Anyways, like I was saying, the other day I made a delicious fish, rice, and vegetable dinner that I decided to share with our viewers.




What you will need:
Tilapia Fish (I use the vacuumed individual sealed Coleson's Catch)
Butter
Lemon
Basil
Oregano
Paprika
Pepper
Julienne Carrots
Sugar Snap Peas
Pearled Barely (or substitute it for whole-grain rice)
Extra Virgin Olive Oil


How To:
Rinse off vegetables and then cut up carrots. Place in pot of boiling water and have it simmer with the lid closed to steam for 13-15 minutes. 
Pre-heat oven to 425*
Go ahead and start boiling the water and then put the rice or pearled barley on the stove once water is boiled.

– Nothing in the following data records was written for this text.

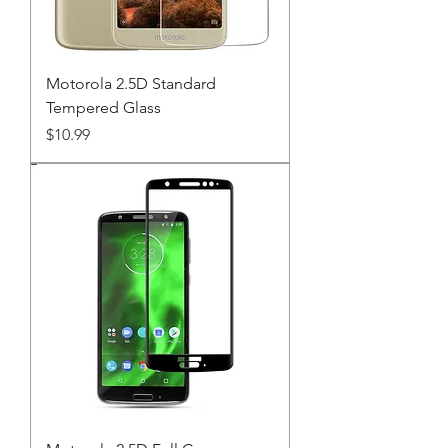
Motorola 2.5D Standard
Tempered Glass
Price
$10.99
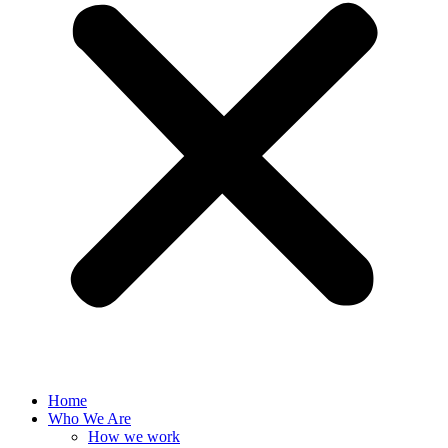
Home
Who We Are
How we work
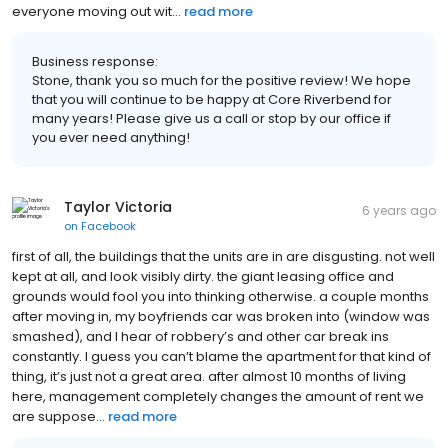
everyone moving out wit...
read more
Business response:
Stone, thank you so much for the positive review! We hope
that you will continue to be happy at Core Riverbend for
many years! Please give us a call or stop by our office if
you ever need anything!
Taylor Victoria
6 years ago
on
Facebook
first of all, the buildings that the units are in are disgusting. not well
kept at all, and look visibly dirty. the giant leasing office and
grounds would fool you into thinking otherwise. a couple months
after moving in, my boyfriends car was broken into (window was
smashed), and I hear of robbery’s and other car break ins
constantly. I guess you can’t blame the apartment for that kind of
thing, it’s just not a great area. after almost 10 months of living
here, management completely changes the amount of rent we
are suppose...
read more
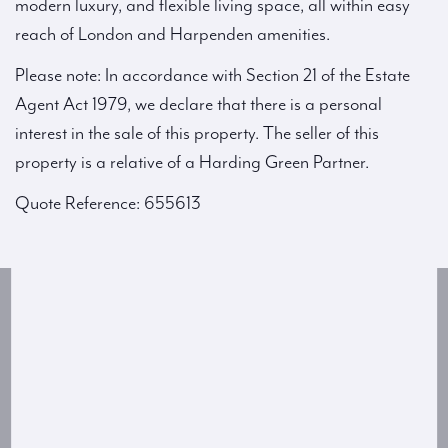
modern luxury, and flexible living space, all within easy
reach of London and Harpenden amenities.
Please note: In accordance with Section 21 of the Estate
Agent Act 1979, we declare that there is a personal
interest in the sale of this property. The seller of this
property is a relative of a Harding Green Partner.
Quote Reference: 655613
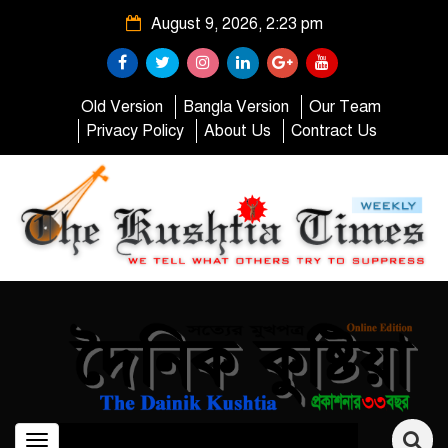
August 9, 2026, 2:23 pm
Old Version
Bangla Version
Our Team
Privacy Policy
About Us
Contract Us
Toggle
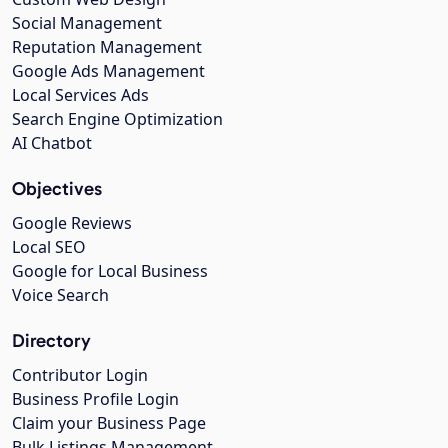
Social Management
Reputation Management
Google Ads Management
Local Services Ads
Search Engine Optimization
AI Chatbot
Objectives
Google Reviews
Local SEO
Google for Local Business
Voice Search
Directory
Contributor Login
Business Profile Login
Claim your Business Page
Bulk Listings Management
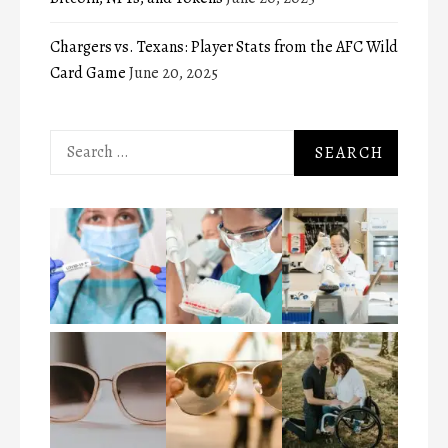
Chargers vs. Texans: Player Stats from the AFC Wild
Card Game
June 20, 2025
Search
for:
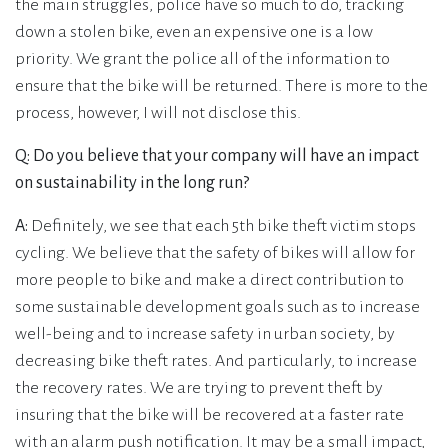
the main struggles, police have so much to do, tracking
down a stolen bike, even an expensive one is a low
priority. We grant the police all of the information to
ensure that the bike will be returned. There is more to the
process, however, I will not disclose this.
Q: Do you believe that your company will have an impact
on sustainability in the long run?
A:
Definitely, we see that each 5th bike theft victim stops
cycling. We believe that the safety of bikes will allow for
more people to bike and make a direct contribution to
some sustainable development goals such as to increase
well-being and to increase safety in urban society, by
decreasing bike theft rates. And particularly, to increase
the recovery rates. We are trying to prevent theft by
insuring that the bike will be recovered at a faster rate
with an alarm push notification. It may be a small impact,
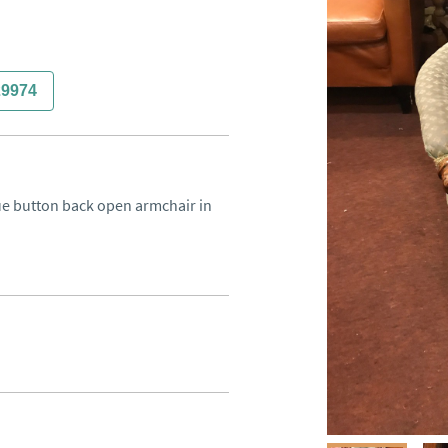
29974
que button back open armchair in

Line baking dish with foil (for easy clean up) and spray cooking oil to prevent fish from sticking. Place thawed tilapia in baking dish.
In a bowl, mix together melted butter, paprika, pepper, lemon juice, basil, and oregano.
Spread on both side of the tilapia. Cut up a couple slices of lemon and set on top of fish.
Place in oven for 10-15 minutes or until the fish can be easily flaked with a fork. 


Once the vegetables are finished, drain and then mix with rice (or pearled barley) once done. Add some extra virgin olive oil sauce for taste and seasoning. 
Plate rice and vegetables, then remove the tilapia from over and place on top of rice and vegetables on plate.

Health Benefits:
Pearled Barley - high in fiber and reduces the risk of coronary heart disease and can lower your cholesterol. It also can reduce the risk of diabetes type 2 and colon cancer. It is basically a fat-free food with less than 1 gram of fat per serving.

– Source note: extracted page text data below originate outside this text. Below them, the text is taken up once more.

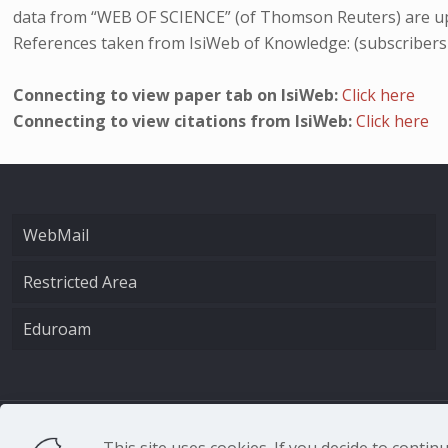
data from “WEB OF SCIENCE” (of Thomson Reuters) are up
References taken from IsiWeb of Knowledge: (subscribers
Connecting to view paper tab on IsiWeb:
Click here
Connecting to view citations from IsiWeb:
Click here
WebMail
Restricted Area
Eduroam
CNR - Istituto Nazio
This site uses cookies. If you decide to conti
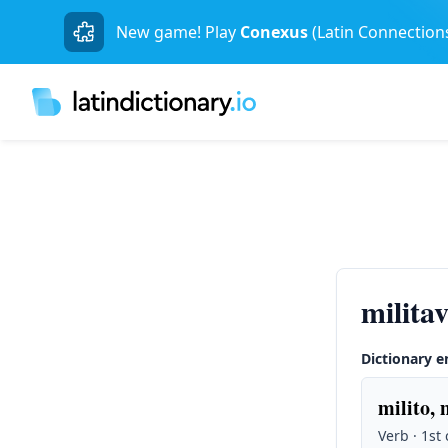
New game! Play
Conexus
(Latin Connection
milita
Dictionary e
milito, 
Verb · 1st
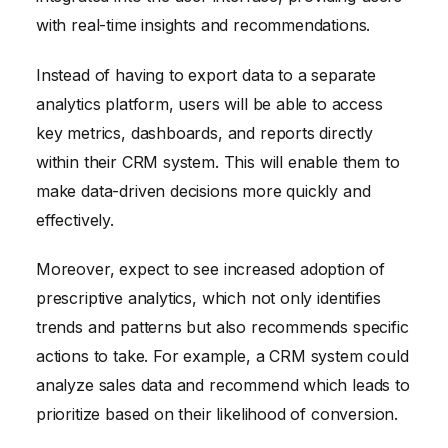
with real-time insights and recommendations.
Instead of having to export data to a separate
analytics platform, users will be able to access
key metrics, dashboards, and reports directly
within their CRM system. This will enable them to
make data-driven decisions more quickly and
effectively.
Moreover, expect to see increased adoption of
prescriptive analytics, which not only identifies
trends and patterns but also recommends specific
actions to take. For example, a CRM system could
analyze sales data and recommend which leads to
prioritize based on their likelihood of conversion.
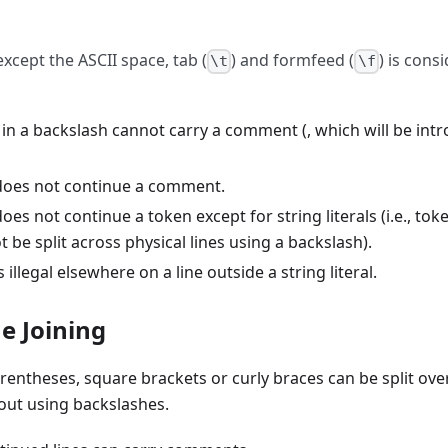
xcept the ASCII space, tab (
) and formfeed (
) is cons
\t
\f
 in a backslash cannot carry a comment (, which will be int
does not continue a comment.
oes not continue a token except for string literals (i.e., tok
ot be split across physical lines using a backslash).
 illegal elsewhere on a line outside a string literal.
ne Joining
rentheses, square brackets or curly braces can be split ov
hout using backslashes.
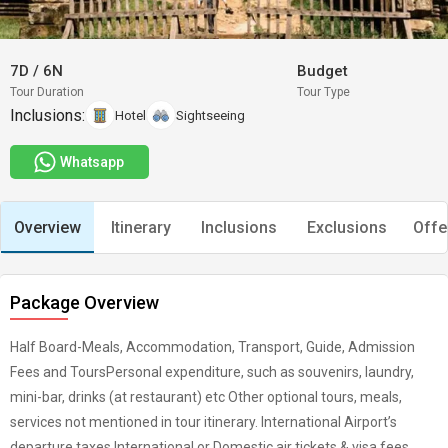
7D
/
6N
Budget
Tour Duration
Tour Type
Inclusions:
Hotel
Sightseeing
Whatsapp
Overview
Itinerary
Inclusions
Exclusions
Offe
Package Overview
Half Board-Meals, Accommodation, Transport, Guide, Admission
Fees and ToursPersonal expenditure, such as souvenirs, laundry,
mini-bar, drinks (at restaurant) etc Other optional tours, meals,
services not mentioned in tour itinerary. International Airport’s
departure taxes International or Domestic air tickets & visa fees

Carrots -  Helps with your vision due to the Vitamin A source. Deficiency of Vitamin A can lead to night blindness. Having enough of Vitamin A, will help prevent cataracts.  It helps to lower blood cholesterol levels and heart disease. Studies have shown if you eat 5 or more carrots a week compared to those who only eat 1 a week, are much less likely to suffer from a stroke. 


Sugar Snap Peas - Helps keep calcium in your bones and improves bone health by reducing build-up that leads to osteoporosis (Thank you Vitamin K and B6!!) The folate in the peas also helps with your heart health to reduce the risk of heart disease. 

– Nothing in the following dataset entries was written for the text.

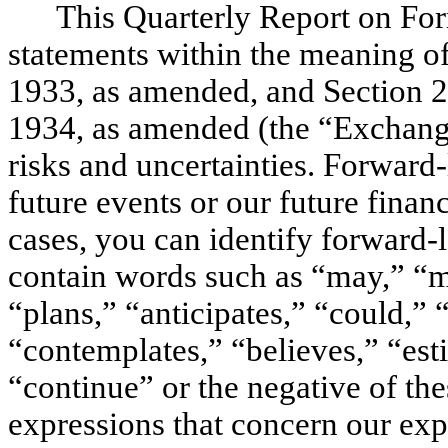
This Quarterly Report on Fo
statements within the meaning of
1933, as amended, and Section 2
1934, as amended (the “Exchange
risks and uncertainties. Forward-
future events or our future fina
cases, you can identify forward-
contain words such as “may,” “mi
“plans,” “anticipates,” “could,” “
“contemplates,” “believes,” “esti
“continue” or the negative of the
expressions that concern our expe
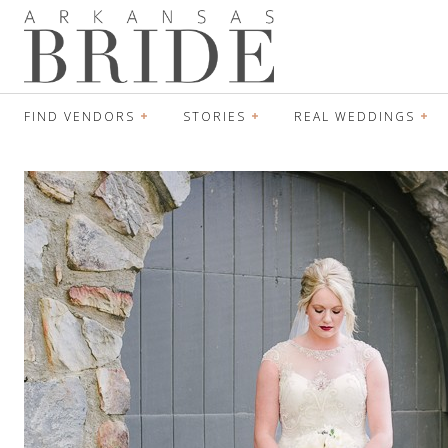
FIND VENDORS
STORIES
REAL WEDDINGS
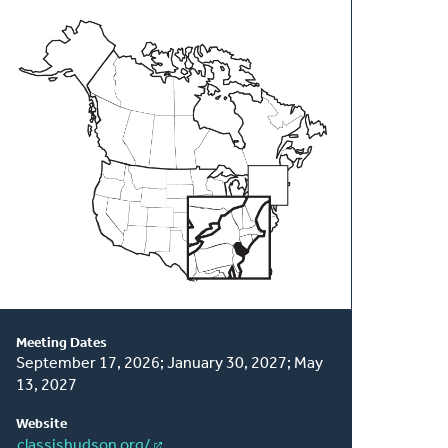
About
This
Classis
Meeting Dates
September 17, 2026; January 30, 2027; May
13, 2027
Website
classishudson.org/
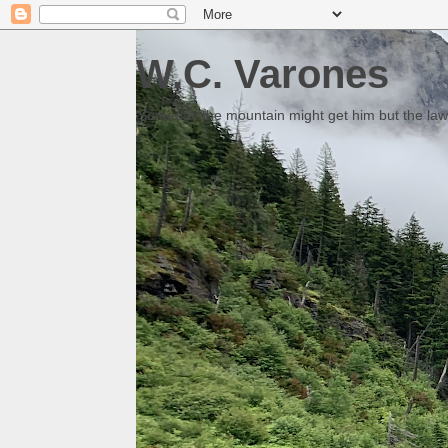
W.C. Varones
Someday the mountain might get him but the law 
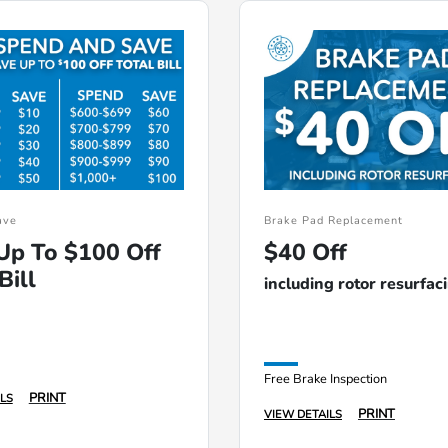
ave
Brake Pad Replacement
Up To $100 Off
$40 Off
Bill
including rotor resurfac
Free Brake Inspection
PRINT
LS
PRINT
VIEW DETAILS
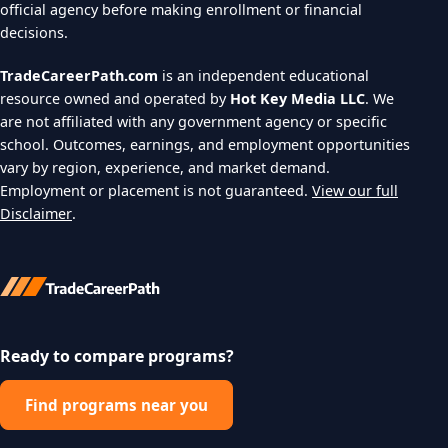
official agency before making enrollment or financial
decisions.
TradeCareerPath.com
is an independent educational
resource owned and operated by
Hot Key Media LLC
. We
are not affiliated with any government agency or specific
school. Outcomes, earnings, and employment opportunities
vary by region, experience, and market demand.
Employment or placement is not guaranteed.
View our full
Disclaimer
.
Ready to compare programs?
Find programs near you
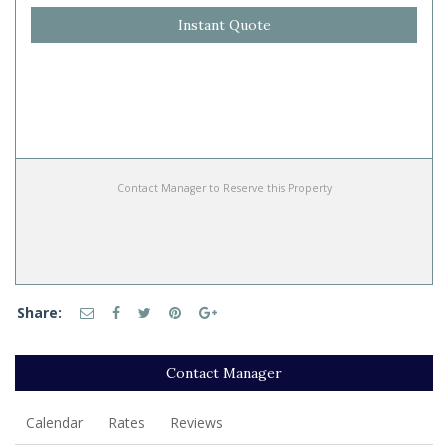
Instant Quote
Contact Manager to Reserve this Property
Share:
Contact Manager
Calendar
Rates
Reviews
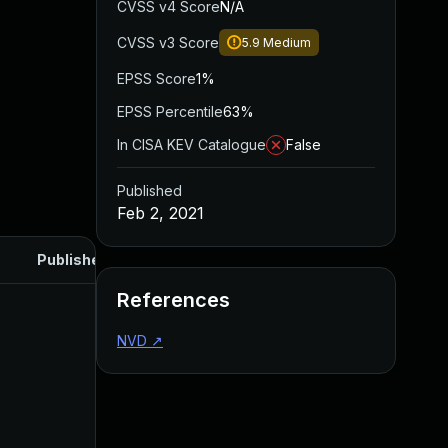
CVSS v4 Score
N/A
CVSS v3 Score
5.9
Medium
EPSS Score
1%
EPSS Percentile
63%
In CISA KEV Catalogue
False
Published
Feb 2, 2021
Published
References
NVD
↗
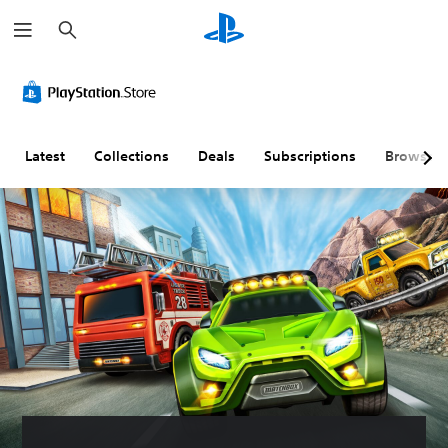
S
e
a
r
c
h
Latest
Collections
Deals
Subscriptions
Browse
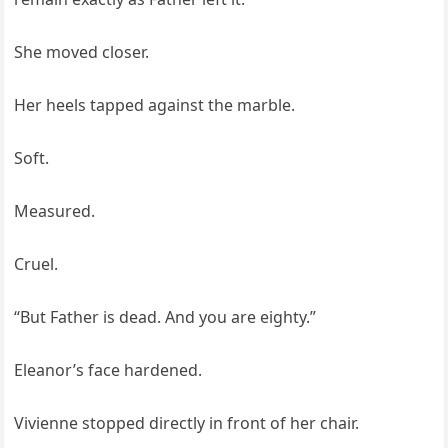
She moved closer.
Her heels tapped against the marble.
Soft.
Measured.
Cruel.
“But Father is dead. And you are eighty.”
Eleanor’s face hardened.
Vivienne stopped directly in front of her chair.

Tilapia - High in protein but low in calories, which is just fabulous in my book! Tilapia has a good source of selenium that helps to reduce risk of developing cancers, thyroid function, and immune system. There are many types of vitamins and minerals in tilapia, some of them being Niacin which aids in energy metabolism, Vitamin B12 that helps your nerve function and formation of red blood cells, Phosphorous, Calcium, Magnesium helps to aid in strong bones and teeth, and lastly Potassium which regulates your heartbeat and blood pressure. 

*I knew most of these facts already (thanks to my medical classes for nursing), but I did look up a few facts online to make sure I was given the correct information.

Well, there you have it. A dinner meal that is not only delicious but healthy!
P.S. Do you like the added information of Health Benefits? If so, I can continue to do so for the future.